Time to slow down
Painting a pair of giant snails
Artist Judith Berrill has created two snails for Brighton and Hove’s Snailspace, taking inspiration from a fictional green-fingered gardener and a trailblazer who put Brighton on the theatrical map.
“I wanted Mr Watts to represent that part of the garden where everything collects in a hidden corner – leaves, flower pots, bamboo canes… and snails of all shapes and sizes,” says Judith. “I teamed up with a poet friend of mine, David Attree, and he wrote the poem that is on Mr Watts’ apron.
“Gardening is a process that requires slowing down, you can’t grow things instantly. In the same way, painting is also a process that moves you into a different space. Each of my snails has taken over 150 hours to complete. It may not look like that, but you have to put a lot of layers of paint on to get real depth of colour. For Mr Watts I did a whole under-painting process first then added multiple layers to make the colours really sing.”
When Beth, one of sponsor Greenacre’s owners, saw the design she liked the gardening theme, but another surprising connection made it a natural fit. “Her late father was called Mr Watts,” says Judith. “Her dad received support from Martlets when his wife was ill and he had a great deal of admiration for the hospice.”

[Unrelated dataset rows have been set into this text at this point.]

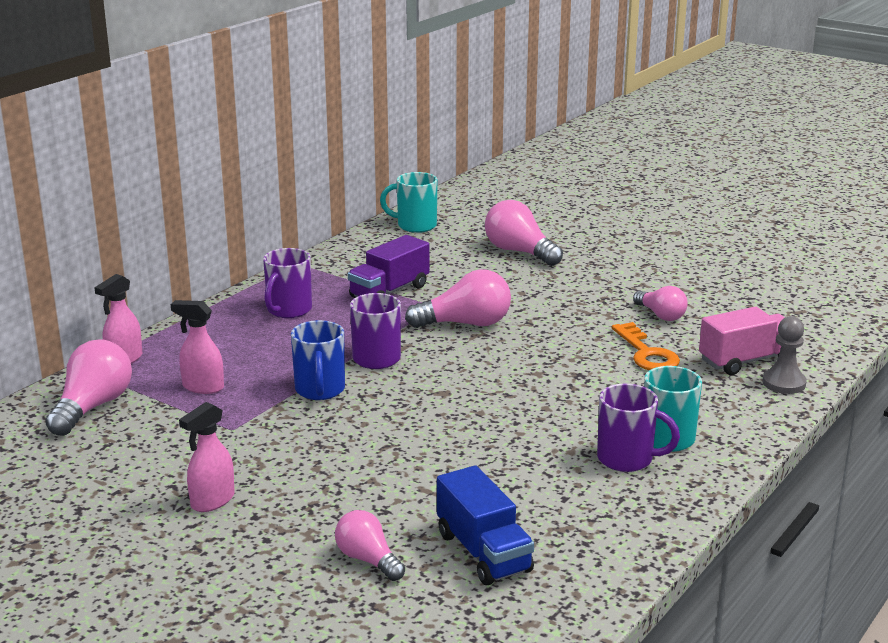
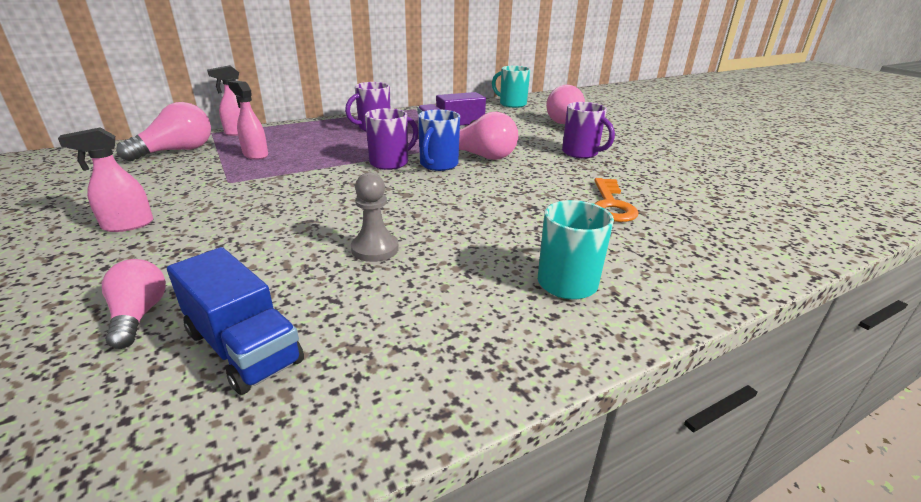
camera: 25 degrees right, 5 degrees up
blue mug [291,320,345,400] -> blue mug moved to [418,109,460,171]
blue truck [437,465,534,585] -> blue truck turned 45 degrees counterclockwise [167,247,304,395]
purple mug [597,384,680,472] -> purple mug moved to [562,102,615,158]
pink light bulb [633,286,688,321] -> none
pink truck [699,307,785,375] -> none
grey pawn [762,316,807,394] -> grey pawn moved to [351,172,399,262]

Snellie pays tribute to Ellen Nye Chart who ran Brighton’s Theatre Royal during the Victorian era. “When her husband died at quite a young age, ‘Nellie’ took over in 1875 as owner and manager and built its reputation,” says Judith. “Nellie’s favourite seat was in the Royal Circle [today’s number G16]. Some say that when the theatre is empty and all the seats are upright, Nellie’s seat is still down as she’s sitting on it making sure everything is running smoothly!”